Final answer:
To prove CE is congruent to EB, the congruence of arcs AC and BD leads to the congruence of inscribed angles C and D. Similarly, angles AEC and BEC are congruent. By the SAS postulate, triangles AEC and BEC are congruent, confirming that CE is congruent to EB.
Step-by-step explanation:
To prove that CE≅EB, we use facts about congruent arcs and congruent triangles within circles. Firstly, it's given that mAC=mBD, which indicates that arcs AC and BD are congruent. The congruence of these arcs implies that the inscribed angles that intercept them are also congruent. Hence, ∠C and ∠D are congruent because they both intercept arc AB.

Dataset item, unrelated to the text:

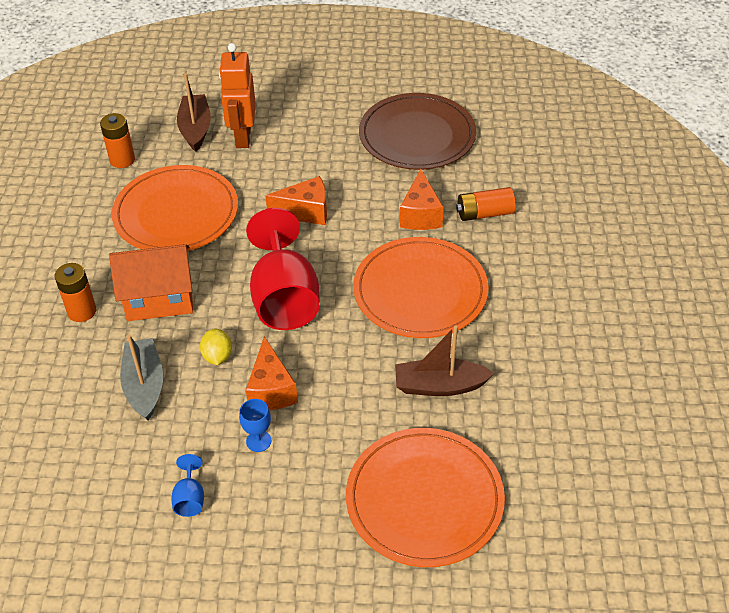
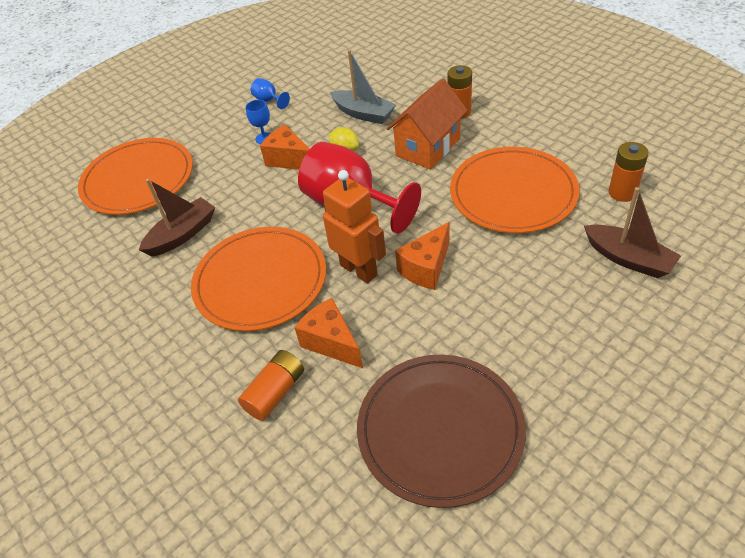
camera: 140 degrees right, 0 degrees up
(242, 137) = (581, 285): orange robot -> orange robot (359, 270)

Furthermore, if we consider ∠AEC and ∠BEC as angles inscribed in a circle that intercept the same arc CE, which is a property of inscribed angles in circles, it can be stated that these angles are congruent. In the case of the triangles △AEC and △BEC, we can see that AC=BC because they are radii of the same circle, ∠AEC≅∠BEC as argued before, and CE is shared by both triangles.
By the Side-Angle-Side (SAS) postulate, if two sides and the included angle of one triangle are congruent to two sides and the included angle of another triangle, then the triangles are congruent. Therefore, △AEC≅△BEC implies that CE≅EB. Thus, by properties of congruent triangles, Line CE is congruent to line EB, completing the proof.